**Requirement A:** In the diary entry about dating in New York, where did the writer and Samir meet before walking into the park?
**Requirement B:** List every article of clothing that the diary entry about dating in New York mentions the writer or Samir wearing.
**Requirement C:** Carry on the diary entry about dating in New York, picking up right after its last line.

Dear Diary, I want to tell you about the other guys I dated in New York.

Since Pride is over now, I thought it might be entertaining to reminisce on my final attempts at dating men. These took place over the course of the month, in late 2019, leading up to my last date ever with a man, a story I shared earlier this year.
But before I begin, I must preface with two things:
- Yes, I did kind of move to New York to be gay…but internal homophobia was alive and well! I thought I’d give a few New York guys a chance too I guess.
- The names I assigned them are the vibe I remember them having, I have no clue what their real names are.
Samir
Let’s call this one Dull Central Park guy.
The first part of the date felt cute and normal. Samir had suggested we go to Central Park by Columbus Circle. We met in front of a tea shop to get some drinks so we’d have something to sit with in the park. Then we walked a bit, and chose a spot near some people playing ultimate frisbee.
It was mid-late September and shockingly not super hot, so thankfully I was wearing a denim jacket that I could use to sit on in the grass. Samir was in a nicely fit t-shirt and jeans, meaning that sadly he had nothing to offer me in the ways of chivalry. We sat close to each other, but not touching. My favorite first date spots are bar seats so you can get a better gauge on your chemistry, but this was the next best thing.
We started chatting about some of our background. I had seen on his profile that Samir was also Muslim, which we chatted about briefly before we met, but I asked him a little more about it in person. Unlike myself, he had not been religious in his 20s, but was trying to find it again and recently decided to be sober, hence the tea and park date. In his mind, if he wanted to settle down, then he also wanted to uphold a certain standard, which was understandable.
But this meant we were certainly having opposite journeys. I told him about why I wanted to let loose a little more, and why I started drinking, and he understood where I was coming from. You know the story.
We may have talked about this a little more or possibly moved on to something lighter, but truthfully it doesn’t matter because the most important part of the date is what comes next.
When there was a bit of a lull in the conversation, I began glancing over at the ultimate frisbee game near us. I realized they were all at least in their upper 60s. Which fascinated me! I remember one player was a taller, lanky man with long silvery hair that was put up in a loose bun. He was barefoot and wearing bright blue from head-to-toe (or ankle I suppose), and in my memory, he was leaping about for the frisbee the entire time we were there.
I commented on how amazed I was at their athleticism and mobility for the type of sport they were playing at their ages. But Samir seemed thrown by my interest, and unbothered by the people.
Red flag #1: not fun to people-watch with.
Because of this, I needed to investigate.
“I mean, that’s a pretty quirky hobby to keep up with for decades OR to randomly pick up when you’re in retirement age. Isn't there something quirky about you?”
He looked at me, utterly befuddled. “I’m not sure I know what you mean?”

**The data:**
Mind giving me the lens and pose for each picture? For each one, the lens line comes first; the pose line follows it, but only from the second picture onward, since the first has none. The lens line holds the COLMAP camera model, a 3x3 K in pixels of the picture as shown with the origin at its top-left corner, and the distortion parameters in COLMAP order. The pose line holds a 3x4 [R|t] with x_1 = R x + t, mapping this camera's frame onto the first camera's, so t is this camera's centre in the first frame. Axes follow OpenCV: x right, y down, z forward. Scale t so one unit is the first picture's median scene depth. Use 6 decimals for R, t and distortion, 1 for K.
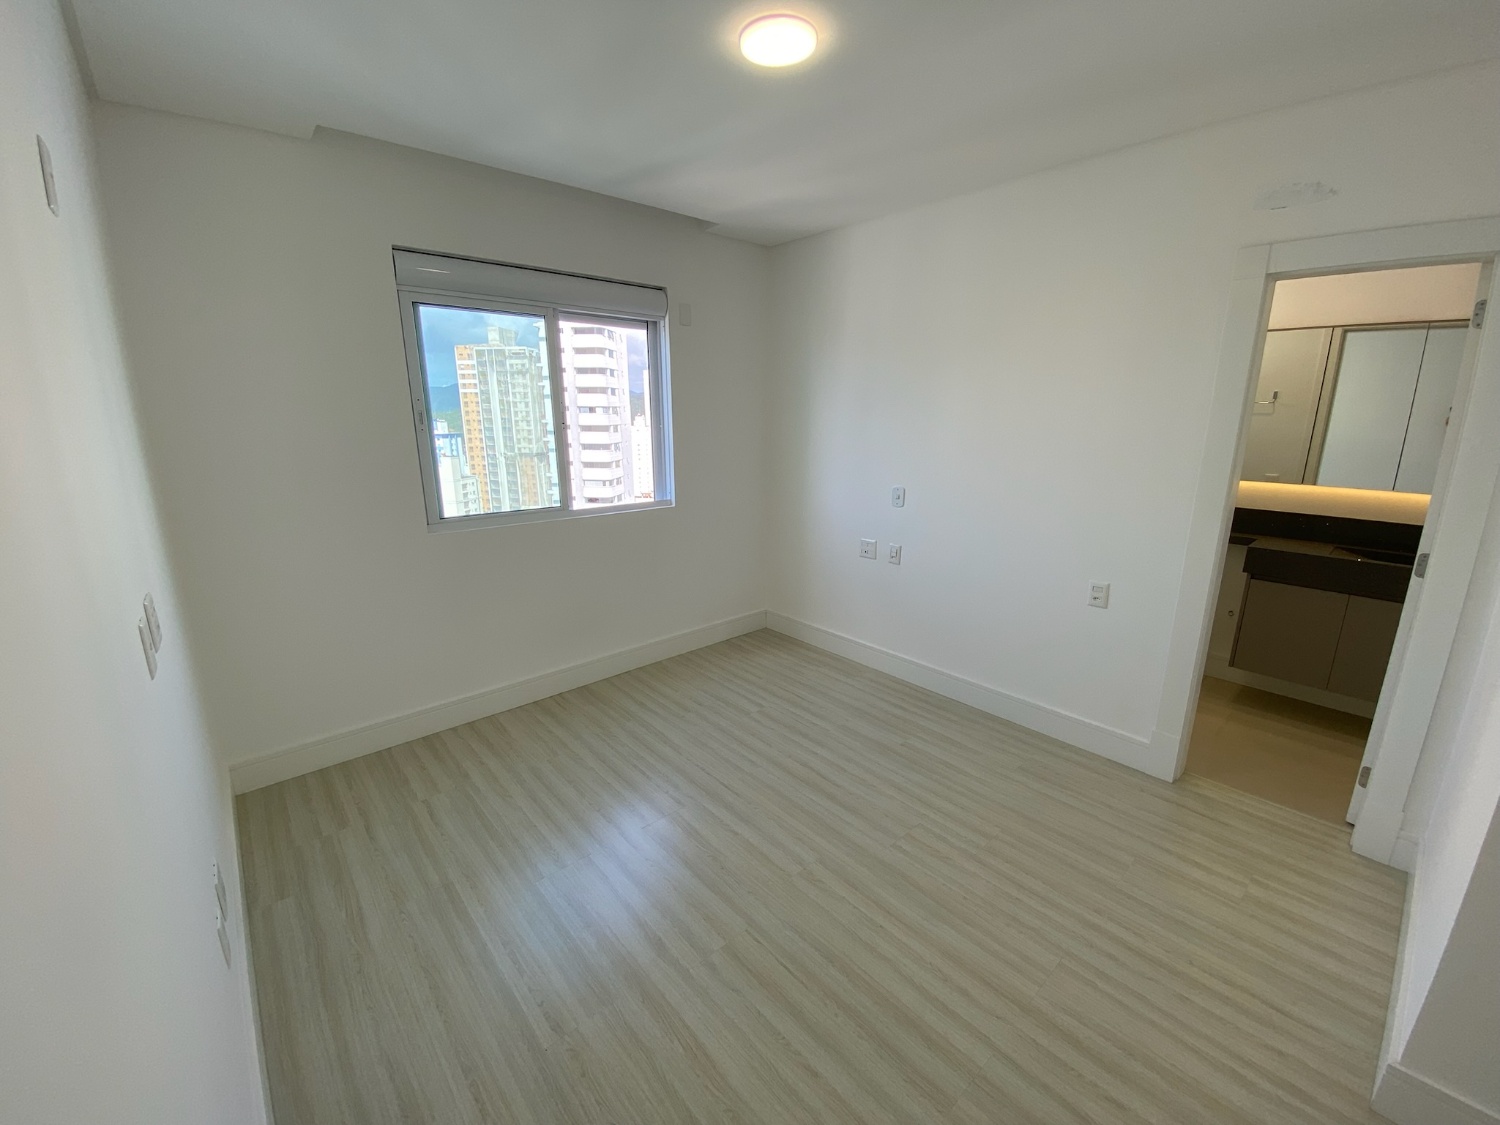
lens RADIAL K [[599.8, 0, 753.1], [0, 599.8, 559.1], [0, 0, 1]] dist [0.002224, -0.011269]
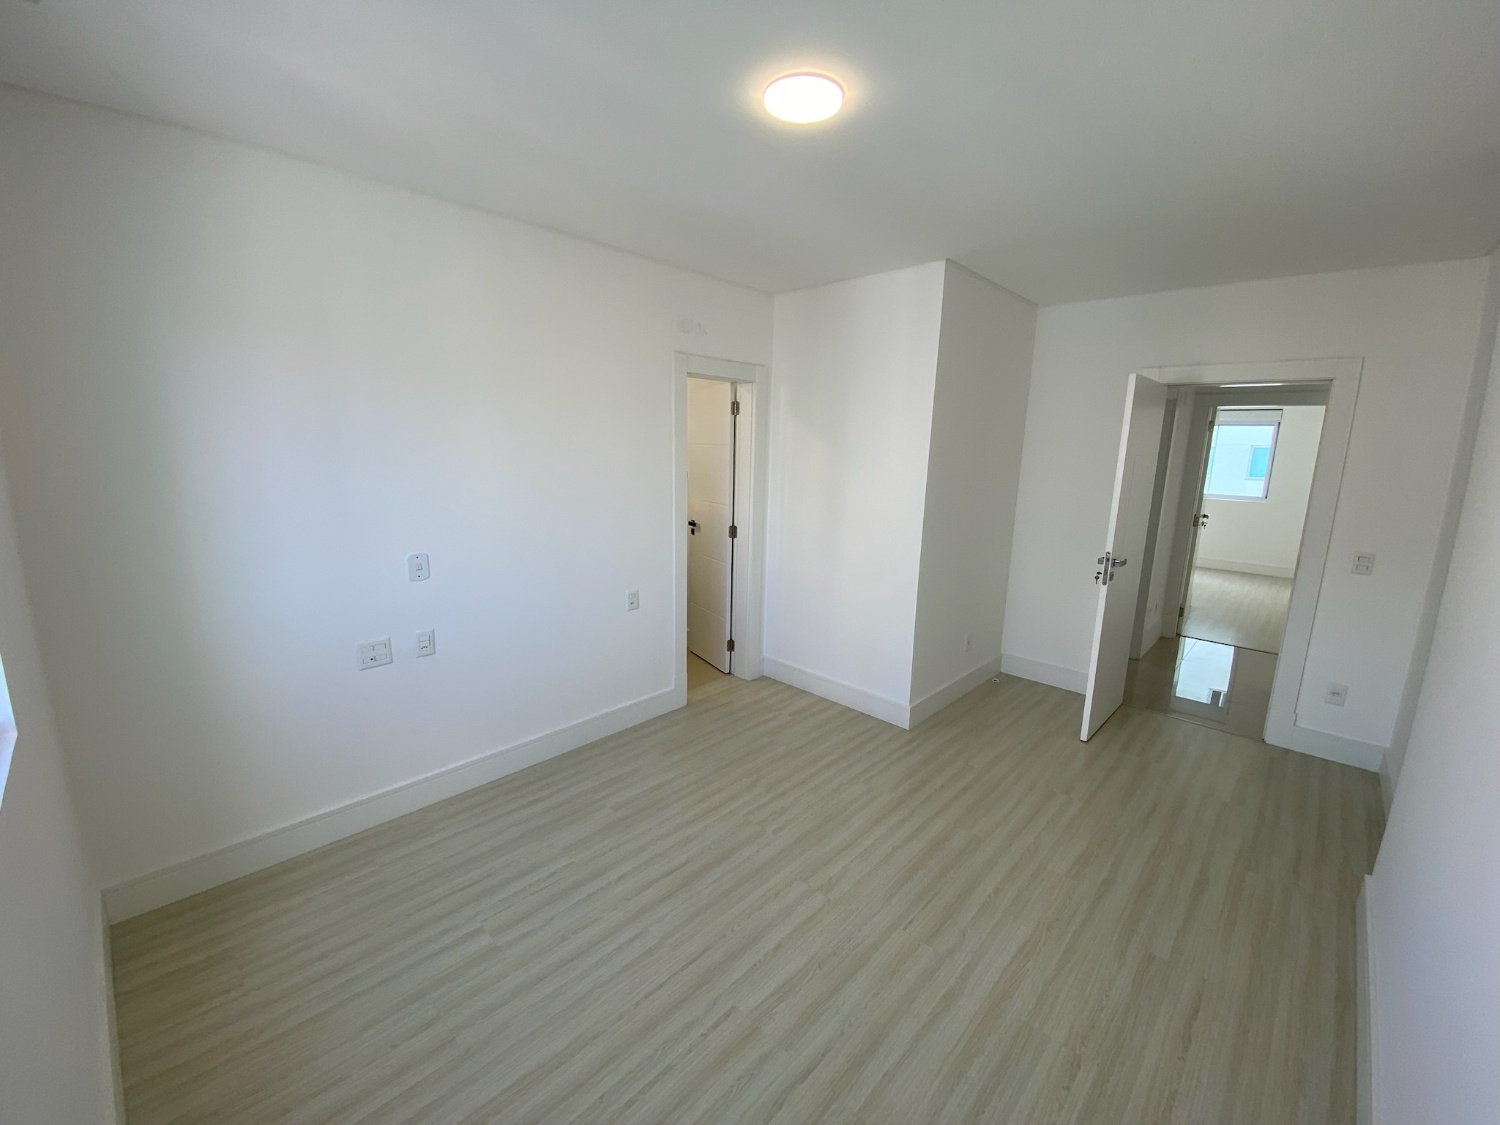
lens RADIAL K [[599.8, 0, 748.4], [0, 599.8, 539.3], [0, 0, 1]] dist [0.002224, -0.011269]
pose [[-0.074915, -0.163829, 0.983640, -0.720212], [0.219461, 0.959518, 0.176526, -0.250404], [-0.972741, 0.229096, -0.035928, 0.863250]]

**Result A:** They met in front of a tea shop.

**Result B:**
- Denim jacket
- T-shirt
- Jeans

**Result C:**
I was confused at his confusion. I sat up a bit straighter and faced him. “Well, is there any out of the ordinary hobby or habit you have? For example! I’ve known how to juggle almost my entire life. And I try to keep up with it so I don’t forget how to.” Maybe I asked the question oddly, and this would help him understand a little more.
He thought for a moment. “I’m not totally sure…oh! There is actually something funny…” he chuckled a bit as he said this. “...my sister says I do it all the time. Apparently, when I’m typing, I backspace SO much more than I actually type.” He gestured his hands as if they were typing on a keyboard. “I’ll be typing, typing, typing…and then I’ll just fuckin’...” and then he smashes the invisible backspace button over and over again, longer than when he was fake typing for.
My mouth hung open staring at him.
…
I took a second before I finally was able to say, “Oh. That’s not really a hobby, but ok.”
Since I had dated many men in Boston, and this was my last ditch effort, I no longer had the energy and was not trying to sugar coat my disappointment anymore.
Red flag #2: NOT imaginative. What the fuck even was that?
After a little while longer, we both had to use the bathroom so we went into the mall at Columbus Circle. Samir seemed thrilled to usher me to where the ladies room was upstairs. When I came out, he was waiting for me at one of the banisters, looking at what I thought were the people walking around below. He says, “I used to work here actually!” And then proceeded to excitedly tell me which stores used to be other stores and when some of them changed over.
So the thing he’s been most jazzed to talk about on this entire date are the stores in this mall. Cool.
I didn’t say much. Whatever I managed to get out was surely nowhere near inquisitive.
Red flag #3: finds malls to be interesting.
I told him I had to go home, we exchanged a text or two afterward as a post-date etiquette, but neither of us reached out to meet up again.
Total Date Time: 2 hours
Date Rating: -2 / 5 Stars
Gavin
Honestly, I would say Gavin was a decent date. He was cute, tall, didn’t talk too much, and the only real intricate detail I remember is that I liked his voice.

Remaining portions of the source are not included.